Assignment A
Name each individual person mentioned in the passage below about Shaikh Sama'al-Din Kamboh.

Reading passage
——————————

Shaikh Sama'al-Din Kamboh (also known as Hazrat Shaikh Alamsayakh Makhdoom Sama'al-Din Kamboh) was born in 1405 AD in Multan, Punjab, Pakistan. Shaikh Sama'al-Din Kamboh was a Sufi of the Suhrawardi order and came to Delhi during the reign of Sultan Bahlol Lodi (d 894/1488) and became the patron saint of the Lodi dynasty. His father Maulana Shaikh Fakhrudin was a venerable religious leader of that era. Makhdoom Shaikh Sama'al-Din had been the royal spiritual adviser or Pir, first to emperor Sultan Bahlol Lodi, and later to Sultan Sikandar Lodi. He commanded greatest respect amongst the entire Muslim spiritual and religious leaders and was one of the greatest Ulema Shaikhs of his times. The mazar of Hazrat Shaikh Sama'al-Din is located in Delhi where the Zubairies of Panipat used to assemble every year for offering Fateha in pre-independence days. Spiritual discipline apart, Shaikh Sama'al-Din was a scholar of traditional sciences and imparted instructions as a professional teacher to a large number of students. One of his famous students who rose to eminence was Shaikh Jamali Kamboh.

——————————

(Transcribed page contents)

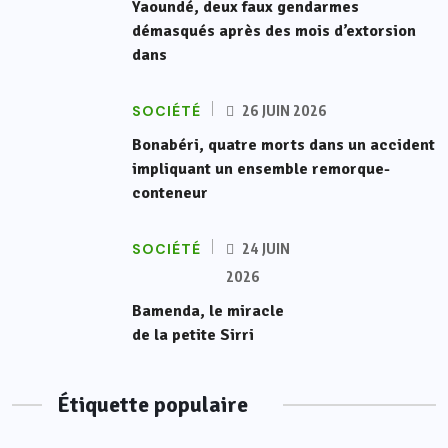
Yaoundé, deux faux gendarmes
démasqués après des mois d’extorsion
dans
SOCIÉTÉ
26 JUIN 2026
Bonabéri, quatre morts dans un accident
impliquant un ensemble remorque-
conteneur
SOCIÉTÉ
24 JUIN
2026
Bamenda, le miracle
de la petite Sirri
Étiquette populaire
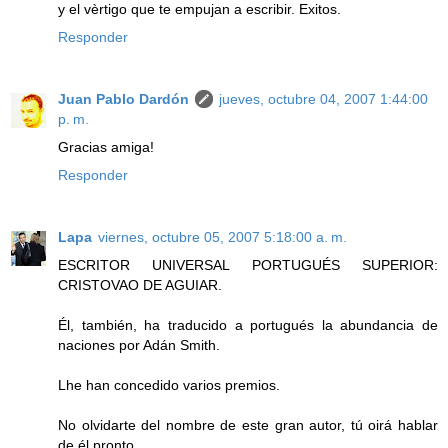
y el vèrtigo que te empujan a escribir. Exitos.
Responder
Juan Pablo Dardón
jueves, octubre 04, 2007 1:44:00
p. m.
Gracias amiga!
Responder
Lapa
viernes, octubre 05, 2007 5:18:00 a. m.
ESCRITOR UNIVERSAL PORTUGUÉS SUPERIOR:
CRISTOVAO DE AGUIAR.
Él, también, ha traducido a portugués la abundancia de
naciones por Adán Smith.
Lhe han concedido varios premios.
No olvidarte del nombre de este gran autor, tú oirá hablar
de él pronto.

——————————

Assignment B
Copy out the stretch of the rows from their start through the line containing "Étiquette populaire", omitting the pictures.

Task output A
Shaikh Sama'al-Din Kamboh, Sultan Bahlol Lodi, Maulana Shaikh Fakhrudin, Sultan Sikandar Lodi, Shaikh Jamali Kamboh

Task output B
Yaoundé, deux faux gendarmes
démasqués après des mois d’extorsion
dans
SOCIÉTÉ
26 JUIN 2026
Bonabéri, quatre morts dans un accident
impliquant un ensemble remorque-
conteneur
SOCIÉTÉ
24 JUIN
2026
Bamenda, le miracle
de la petite Sirri
Étiquette populaire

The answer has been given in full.